Das Gehalt wird im Arbeitsvertrag geregelt und ist frei zwischen den Arbeitsvertragsparteien verhandelbar – unter Geltung der gesetzlichen Bestimmungen und Tarifverträge sowie gegebenenfalls geltender Betriebsvereinbarungen. Zwingende gesetzliche Vorgaben sind stets zu beachten, sie gehen hierbei den arbeitsvertraglichen Vereinbarungen vor und stehen in der Regel nicht zur Disposition der Arbeitsvertragsparteien. Wo ist also Ihr Gestaltungsspielraum? Das Team der Treuhand Hannover gab mögliche Beispiele: Vom Grundgehalt, Kita- und Fahrtkostenzuschuss, Gutscheinen, Sonderzahlungen, Geschenken, Personalrabatten, Dienstwagen- oder Fahrrad, Zuschüssen zur betrieblichen Altersversorgung bis hin zu Handy oder Notebook.

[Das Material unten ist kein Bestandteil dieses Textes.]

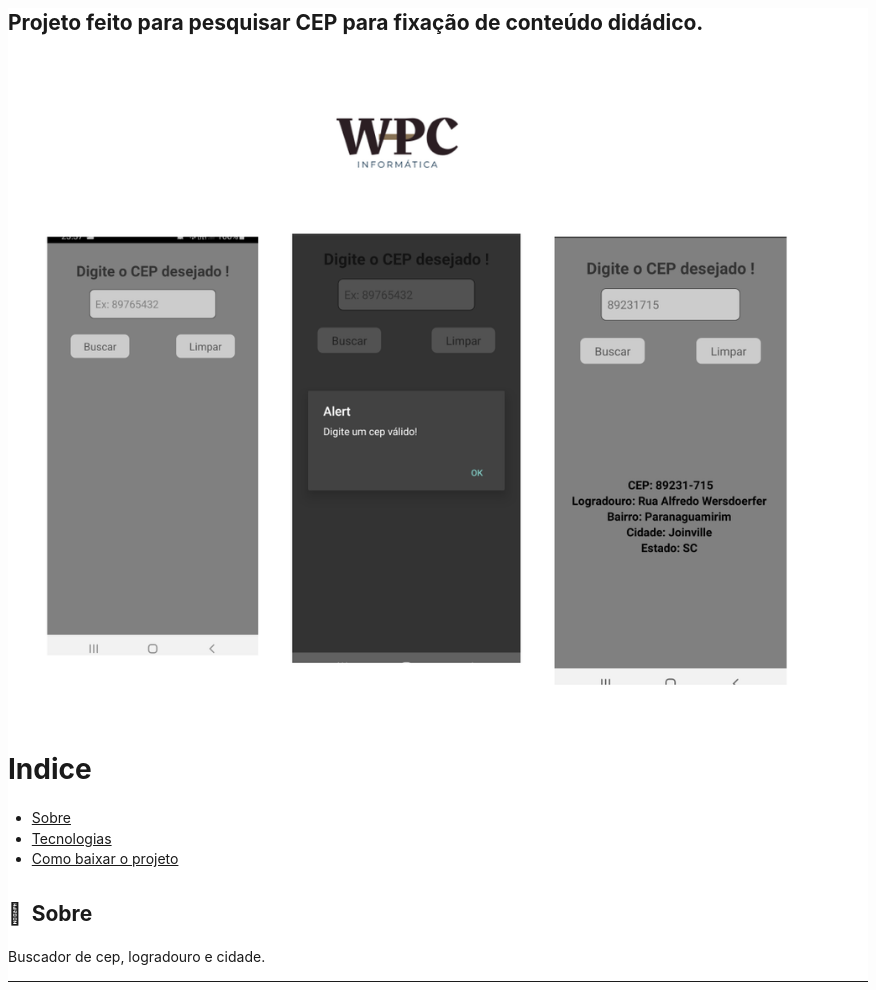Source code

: ## Projeto feito para pesquisar CEP para fixação de conteúdo didádico.

<img width="100%" src=".github/screen.png">

# Indice

- [Sobre](#-sobre)
- [Tecnologias](#Tecnologias)
- [Como baixar o projeto](#-como-baixar-o-projeto)

## 🔖&nbsp; Sobre

Buscador de cep, logradouro e cidade.

---
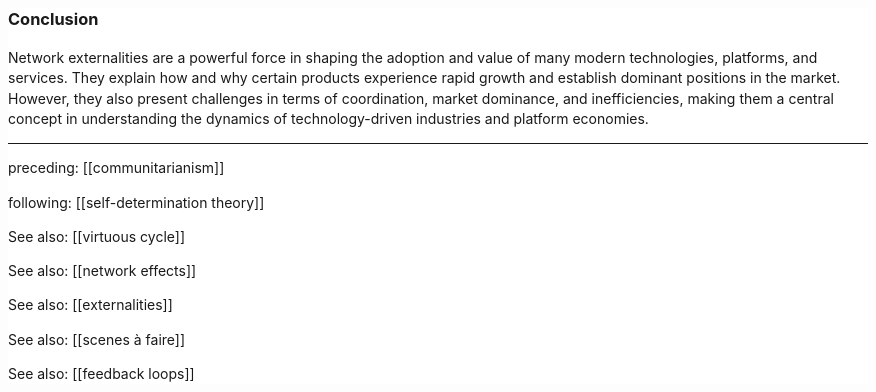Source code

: ### Conclusion

Network externalities are a powerful force in shaping the adoption and value of many modern technologies, platforms, and services. They explain how and why certain products experience rapid growth and establish dominant positions in the market. However, they also present challenges in terms of coordination, market dominance, and inefficiencies, making them a central concept in understanding the dynamics of technology-driven industries and platform economies.


---

preceding: [[communitarianism]]  


following: [[self-determination theory]]

See also: [[virtuous cycle]]


See also: [[network effects]]


See also: [[externalities]]


See also: [[scenes à faire]]


See also: [[feedback loops]]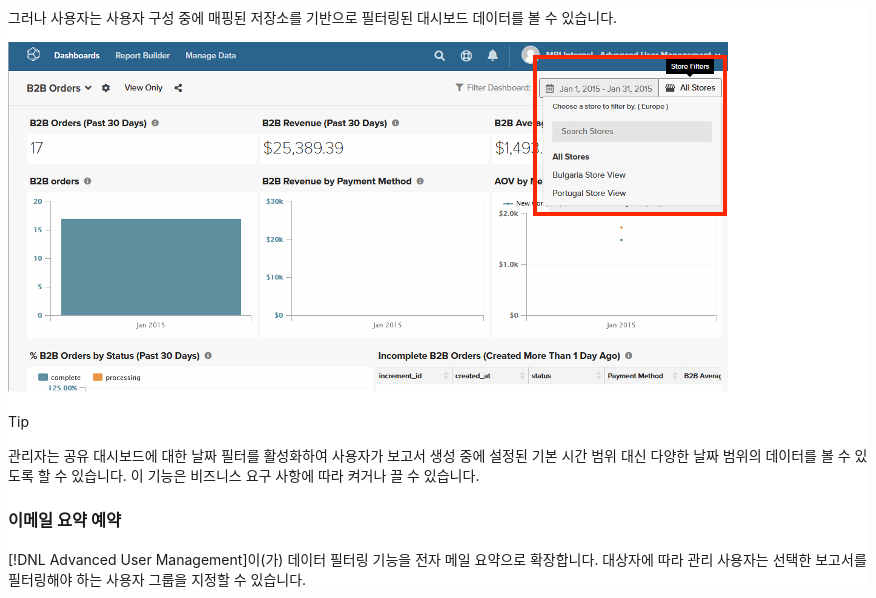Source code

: 그러나 사용자는 사용자 구성 중에 매핑된 저장소를 기반으로 필터링된 대시보드 데이터를 볼 수 있습니다.

![필터링된 관리자 보기](../../assets/view-dashboard-user.png)

>[!TIP]
>
>관리자는 공유 대시보드에 대한 날짜 필터를 활성화하여 사용자가 보고서 생성 중에 설정된 기본 시간 범위 대신 다양한 날짜 범위의 데이터를 볼 수 있도록 할 수 있습니다. 이 기능은 비즈니스 요구 사항에 따라 켜거나 끌 수 있습니다.

### 이메일 요약 예약

[!DNL Advanced User Management]이(가) 데이터 필터링 기능을 전자 메일 요약으로 확장합니다. 대상자에 따라 관리 사용자는 선택한 보고서를 필터링해야 하는 사용자 그룹을 지정할 수 있습니다.
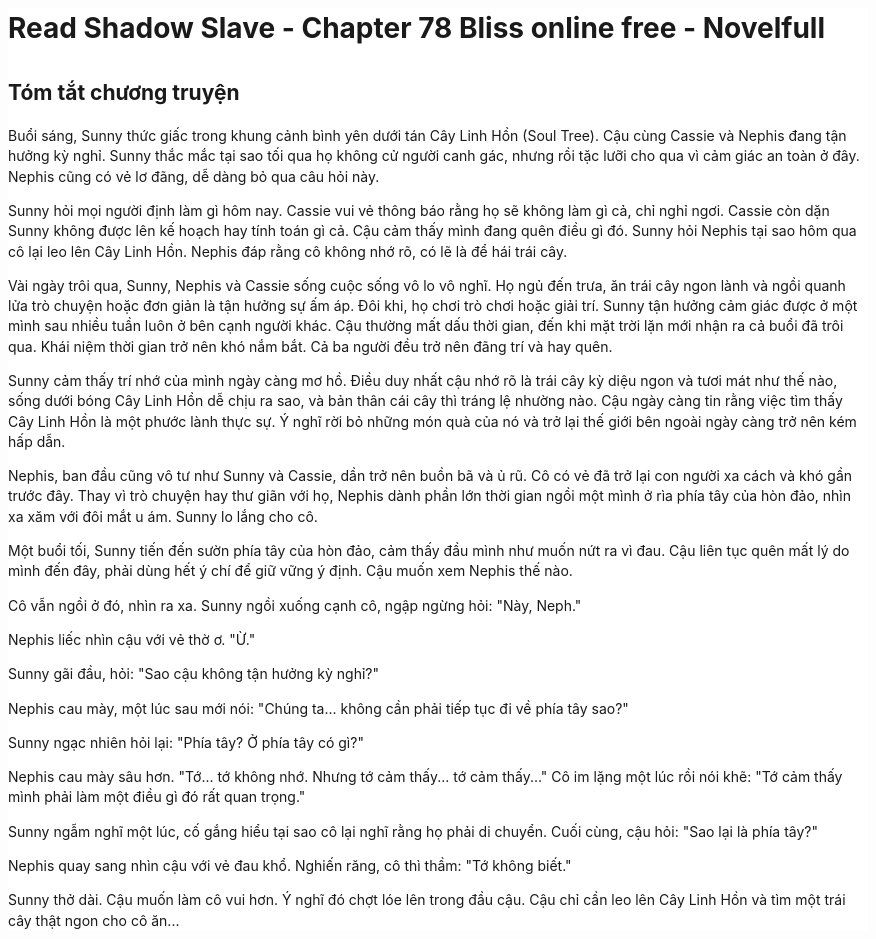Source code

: # Read Shadow Slave - Chapter 78 Bliss online free - Novelfull

## Tóm tắt chương truyện

Buổi sáng, Sunny thức giấc trong khung cảnh bình yên dưới tán Cây Linh Hồn (Soul Tree). Cậu cùng Cassie và Nephis đang tận hưởng kỳ nghỉ. Sunny thắc mắc tại sao tối qua họ không cử người canh gác, nhưng rồi tặc lưỡi cho qua vì cảm giác an toàn ở đây. Nephis cũng có vẻ lơ đãng, dễ dàng bỏ qua câu hỏi này.

Sunny hỏi mọi người định làm gì hôm nay. Cassie vui vẻ thông báo rằng họ sẽ không làm gì cả, chỉ nghỉ ngơi. Cassie còn dặn Sunny không được lên kế hoạch hay tính toán gì cả. Cậu cảm thấy mình đang quên điều gì đó. Sunny hỏi Nephis tại sao hôm qua cô lại leo lên Cây Linh Hồn. Nephis đáp rằng cô không nhớ rõ, có lẽ là để hái trái cây.

Vài ngày trôi qua, Sunny, Nephis và Cassie sống cuộc sống vô lo vô nghĩ. Họ ngủ đến trưa, ăn trái cây ngon lành và ngồi quanh lửa trò chuyện hoặc đơn giản là tận hưởng sự ấm áp. Đôi khi, họ chơi trò chơi hoặc giải trí. Sunny tận hưởng cảm giác được ở một mình sau nhiều tuần luôn ở bên cạnh người khác. Cậu thường mất dấu thời gian, đến khi mặt trời lặn mới nhận ra cả buổi đã trôi qua. Khái niệm thời gian trở nên khó nắm bắt. Cả ba người đều trở nên đãng trí và hay quên.

Sunny cảm thấy trí nhớ của mình ngày càng mơ hồ. Điều duy nhất cậu nhớ rõ là trái cây kỳ diệu ngon và tươi mát như thế nào, sống dưới bóng Cây Linh Hồn dễ chịu ra sao, và bản thân cái cây thì tráng lệ nhường nào. Cậu ngày càng tin rằng việc tìm thấy Cây Linh Hồn là một phước lành thực sự. Ý nghĩ rời bỏ những món quà của nó và trở lại thế giới bên ngoài ngày càng trở nên kém hấp dẫn.

Nephis, ban đầu cũng vô tư như Sunny và Cassie, dần trở nên buồn bã và ủ rũ. Cô có vẻ đã trở lại con người xa cách và khó gần trước đây. Thay vì trò chuyện hay thư giãn với họ, Nephis dành phần lớn thời gian ngồi một mình ở rìa phía tây của hòn đảo, nhìn xa xăm với đôi mắt u ám. Sunny lo lắng cho cô.

Một buổi tối, Sunny tiến đến sườn phía tây của hòn đảo, cảm thấy đầu mình như muốn nứt ra vì đau. Cậu liên tục quên mất lý do mình đến đây, phải dùng hết ý chí để giữ vững ý định. Cậu muốn xem Nephis thế nào.

Cô vẫn ngồi ở đó, nhìn ra xa. Sunny ngồi xuống cạnh cô, ngập ngừng hỏi: "Này, Neph."

Nephis liếc nhìn cậu với vẻ thờ ơ. "Ừ."

Sunny gãi đầu, hỏi: "Sao cậu không tận hưởng kỳ nghỉ?"

Nephis cau mày, một lúc sau mới nói: "Chúng ta... không cần phải tiếp tục đi về phía tây sao?"

Sunny ngạc nhiên hỏi lại: "Phía tây? Ở phía tây có gì?"

Nephis cau mày sâu hơn. "Tớ... tớ không nhớ. Nhưng tớ cảm thấy... tớ cảm thấy..." Cô im lặng một lúc rồi nói khẽ: "Tớ cảm thấy mình phải làm một điều gì đó rất quan trọng."

Sunny ngẫm nghĩ một lúc, cố gắng hiểu tại sao cô lại nghĩ rằng họ phải di chuyển. Cuối cùng, cậu hỏi: "Sao lại là phía tây?"

Nephis quay sang nhìn cậu với vẻ đau khổ. Nghiến răng, cô thì thầm: "Tớ không biết."

Sunny thở dài. Cậu muốn làm cô vui hơn. Ý nghĩ đó chợt lóe lên trong đầu cậu. Cậu chỉ cần leo lên Cây Linh Hồn và tìm một trái cây thật ngon cho cô ăn...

Zur Disposition der Parteien beziehungsweise änderbar sind regelmäßig nur Leistungen, welche von den Arbeitnehmer nicht beansprucht werden können, also bei rein freiwilligen Leistungen der Arbeitgeber. Hierbei ist zu beachten, dass im Zuge der Gewährung einer solchen Leistung stets ein Freiwilligkeitsvorbehalt zu erklären ist. Dieser könnte beispielsweise wie folgt lauten: »Bei dieser Zahlung handelt es sich jedoch um eine freiwillige Leistung aufgrund einer vom Arbeitgeber jeweils gesondert getroffenen Entscheidung, auf welche kein Rechtsanspruch für die Zukunft besteht«, erläuterte Daniel Roth, Rechtanwalt bei der Treuhand Hannover. Soweit ein solcher Freiwilligkeitsvorbehalt nicht erklärt wird, bestünde immer die Gefahr des Eintritts einer »betrieblichen Übung«, da die Arbeitnehmer in diesem Fall darauf schließen dürfen, dass diese Vergünstigungen auch »zukünftig gewährt werden«. Der Eintritt einer solchen betrieblichen Übung führt somit immer zu einem entsprechenden Anspruch der Arbeitnehmer.

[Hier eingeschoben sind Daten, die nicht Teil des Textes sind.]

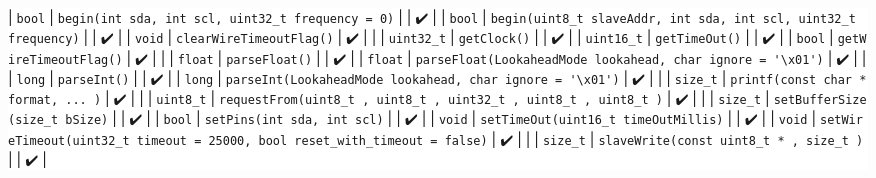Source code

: | `bool`          | `begin(int sda, int scl, uint32_t frequency = 0)`                                             |           | ✔️                   |
| `bool`          | `begin(uint8_t slaveAddr, int sda, int scl, uint32_t frequency)`                              |           | ✔️                   |
| `void`          | `clearWireTimeoutFlag()`                                                                      | ✔️        |                      |
| `uint32_t`      | `getClock()`                                                                                  |           | ✔️                   |
| `uint16_t`      | `getTimeOut()`                                                                                |           | ✔️                   |
| `bool`          | `getWireTimeoutFlag()`                                                                        | ✔️        |                      |
| `float`         | `parseFloat()`                                                                                |           | ✔️                   |
| `float`         | `parseFloat(LookaheadMode lookahead, char ignore = '\x01')`                                   | ✔️        |                      |
| `long`          | `parseInt()`                                                                                  |           | ✔️                   |
| `long`          | `parseInt(LookaheadMode lookahead, char ignore = '\x01')`                                     | ✔️        |                      |
| `size_t`        | `printf(const char * format, ... )`                                                           | ✔️        |                      |
| `uint8_t`       | `requestFrom(uint8_t , uint8_t , uint32_t , uint8_t , uint8_t )`                              | ✔️        |                      |
| `size_t`        | `setBufferSize(size_t bSize)`                                                                 |           | ✔️                   |
| `bool`          | `setPins(int sda, int scl)`                                                                   |           | ✔️                   |
| `void`          | `setTimeOut(uint16_t timeOutMillis)`                                                          |           | ✔️                   |
| `void`          | `setWireTimeout(uint32_t timeout = 25000, bool reset_with_timeout = false)`                   | ✔️        |                      |
| `size_t`        | `slaveWrite(const uint8_t * , size_t )`                                                       |           | ✔️                   |

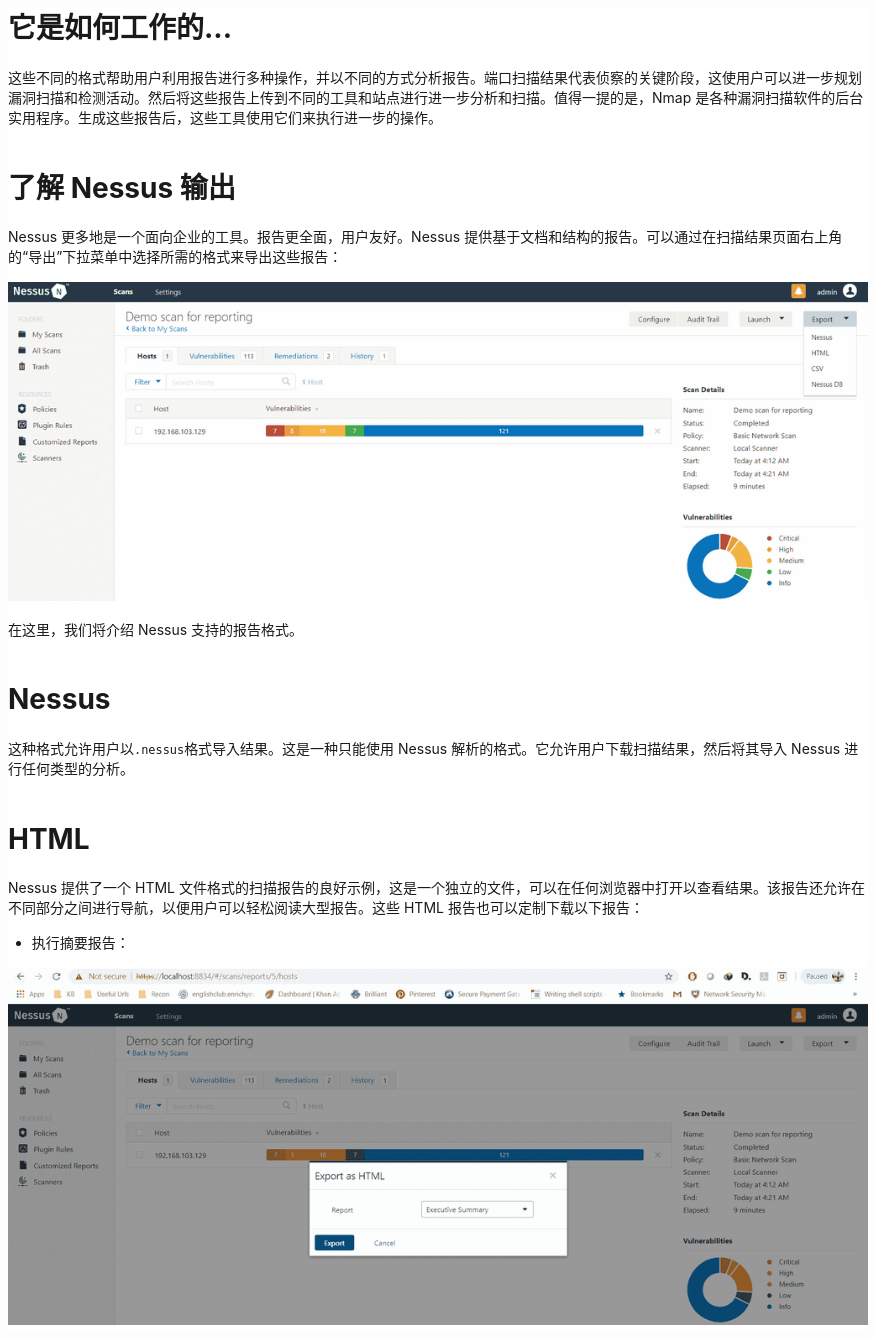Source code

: # 它是如何工作的...

这些不同的格式帮助用户利用报告进行多种操作，并以不同的方式分析报告。端口扫描结果代表侦察的关键阶段，这使用户可以进一步规划漏洞扫描和检测活动。然后将这些报告上传到不同的工具和站点进行进一步分析和扫描。值得一提的是，Nmap 是各种漏洞扫描软件的后台实用程序。生成这些报告后，这些工具使用它们来执行进一步的操作。

# 了解 Nessus 输出

Nessus 更多地是一个面向企业的工具。报告更全面，用户友好。Nessus 提供基于文档和结构的报告。可以通过在扫描结果页面右上角的“导出”下拉菜单中选择所需的格式来导出这些报告：

![](img/6ec6bfc4-c127-49e1-b0ce-520a3a6d8894.png)

在这里，我们将介绍 Nessus 支持的报告格式。

# Nessus

这种格式允许用户以`.nessus`格式导入结果。这是一种只能使用 Nessus 解析的格式。它允许用户下载扫描结果，然后将其导入 Nessus 进行任何类型的分析。

# HTML

Nessus 提供了一个 HTML 文件格式的扫描报告的良好示例，这是一个独立的文件，可以在任何浏览器中打开以查看结果。该报告还允许在不同部分之间进行导航，以便用户可以轻松阅读大型报告。这些 HTML 报告也可以定制下载以下报告：

+   执行摘要报告：

![](img/2ea39a0e-64eb-4ba3-a1c6-5a50e7e63b4f.png)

Übertariflich zahlen und jetzt noch erhöhen?

Sie zahlen (freiwillig) über Tarif und fragen sich, ob Sie dennoch jede Erhöhung mitmachen müssen? In diesem Fall könnten Sie tatsächlich über die weitere Anpassung des »überschießenden Teils« disponieren, falls ihr Arbeitsvertrag eine entsprechende Anrechnungsregel enthält, erklärte Roth. Diese könnte beispielsweise wie folgt aussehen: »Zwischen den Parteien besteht darüber Einigkeit, dass keine Verpflichtung zur zukünftigen Anpassung der vereinbarten Vergütung im Falle von Tariflohnerhöhungen vereinbart ist und ebenfalls keine weitere Anpassung erfolgt, soweit sich das Tarifentgelt in der Zukunft erhöhen sollte und das Gehalt weiterhin über dem Tarifentgelt liegt. Insoweit werden Tariflohnerhöhungen auf den Teil des übertariflichen Gehalts angerechnet, ohne dass es dazu einer weiteren Erklärung des Arbeitgebers bedarf.«

Müssen Sie allen die gleichen Leistungen (an)bieten?

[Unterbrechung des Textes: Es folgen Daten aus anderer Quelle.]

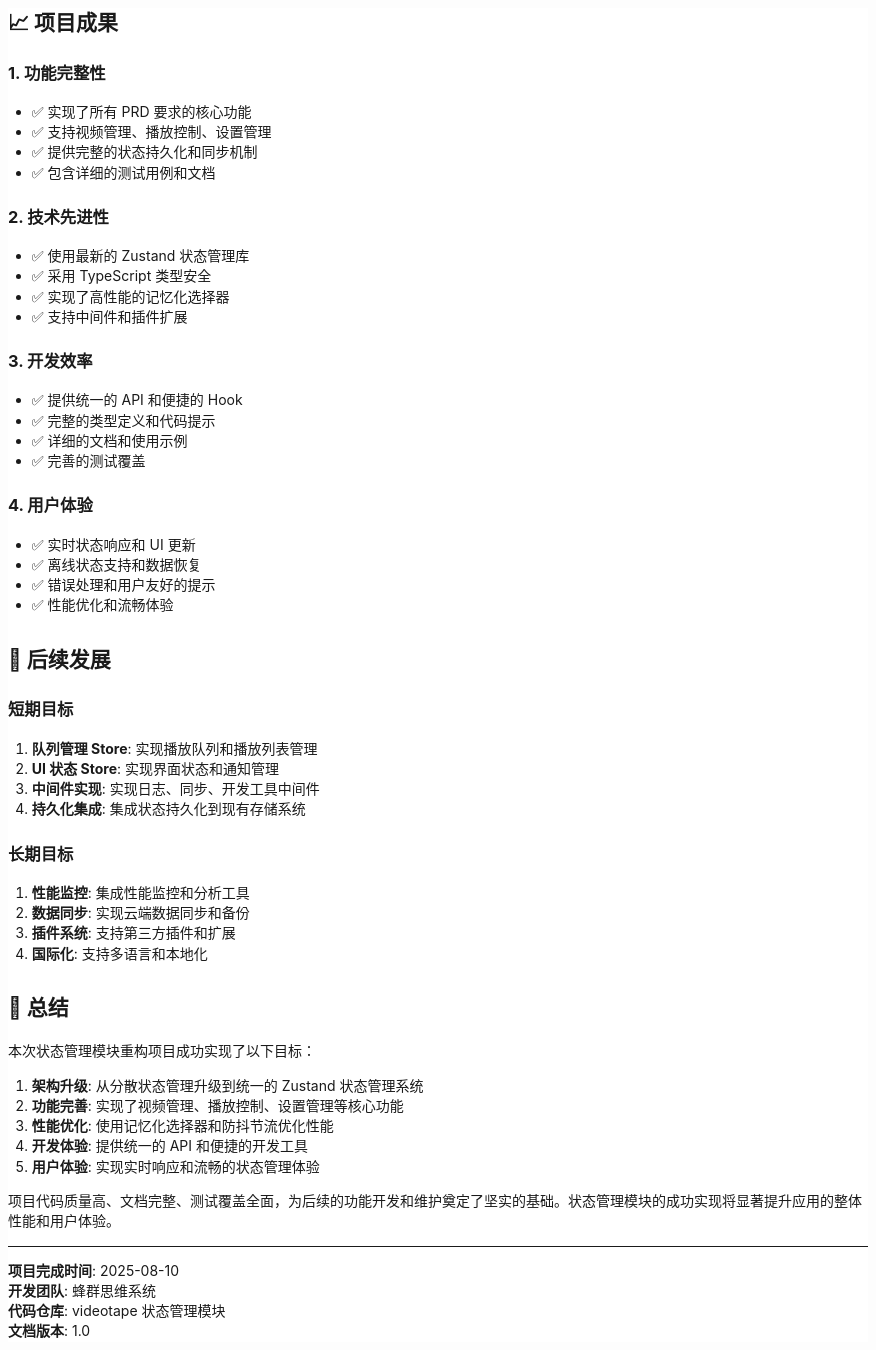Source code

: ## 📈 项目成果

### 1. 功能完整性
- ✅ 实现了所有 PRD 要求的核心功能
- ✅ 支持视频管理、播放控制、设置管理
- ✅ 提供完整的状态持久化和同步机制
- ✅ 包含详细的测试用例和文档

### 2. 技术先进性
- ✅ 使用最新的 Zustand 状态管理库
- ✅ 采用 TypeScript 类型安全
- ✅ 实现了高性能的记忆化选择器
- ✅ 支持中间件和插件扩展

### 3. 开发效率
- ✅ 提供统一的 API 和便捷的 Hook
- ✅ 完整的类型定义和代码提示
- ✅ 详细的文档和使用示例
- ✅ 完善的测试覆盖

### 4. 用户体验
- ✅ 实时状态响应和 UI 更新
- ✅ 离线状态支持和数据恢复
- ✅ 错误处理和用户友好的提示
- ✅ 性能优化和流畅体验

## 🎯 后续发展

### 短期目标
1. **队列管理 Store**: 实现播放队列和播放列表管理
2. **UI 状态 Store**: 实现界面状态和通知管理
3. **中间件实现**: 实现日志、同步、开发工具中间件
4. **持久化集成**: 集成状态持久化到现有存储系统

### 长期目标
1. **性能监控**: 集成性能监控和分析工具
2. **数据同步**: 实现云端数据同步和备份
3. **插件系统**: 支持第三方插件和扩展
4. **国际化**: 支持多语言和本地化

## 📝 总结

本次状态管理模块重构项目成功实现了以下目标：

1. **架构升级**: 从分散状态管理升级到统一的 Zustand 状态管理系统
2. **功能完善**: 实现了视频管理、播放控制、设置管理等核心功能
3. **性能优化**: 使用记忆化选择器和防抖节流优化性能
4. **开发体验**: 提供统一的 API 和便捷的开发工具
5. **用户体验**: 实现实时响应和流畅的状态管理体验

项目代码质量高、文档完整、测试覆盖全面，为后续的功能开发和维护奠定了坚实的基础。状态管理模块的成功实现将显著提升应用的整体性能和用户体验。

---

**项目完成时间**: 2025-08-10  
**开发团队**: 蜂群思维系统  
**代码仓库**: videotape 状态管理模块  
**文档版本**: 1.0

Hier lautet der Grundsatz: Ohne sachlichen Grund keine Ungleichbehandlung. »Nicht erlaubt ist jede sachlich unbegründete Durchbrechung allgemein- oder gruppenbezogener Regelungen, die einzelne Arbeitnehmer oder -gruppen benachteiligen (BAG)«, so der Rechtsanwalt. »Individuelle Regelungen sind im Hinblick auf die bestehende Vertragsfreiheit zwar grundsätzlich möglich, werden allerdings Leistungen allein auf Grund genereller Regelungen gewährt oder werden abstrakte Regelungen der Gewährung zu Grunde legt, gilt immer der Gleichbehandlungsgrundsatz.«

Steuerberaterin Caterina Zeh widmete sich als nächstes aus einer großen Auswahl vieler steuerlicher Gestaltungsmöglichkeiten den Gutscheinen und Geldkarten, der Überlassung oder Übereignung eines Fahrrads sowie Telekommunikationsgeräten. Die  »Zusätzlichkeitserfordernis« setzt vier gesetzliche Anforderungen voraus, die dafür erfüllt sein müssen:

  1. Die Leistung wird nicht auf den Arbeitslohn angerechnet.
  2. Der Arbeitslohn wird nicht herabgesetzt.
  3. Die Leistung erfolgt nicht anstelle einer Gehaltserhöhung.
  4. Der Arbeitslohn wird nach Wegfall der Leistung nicht erhöht.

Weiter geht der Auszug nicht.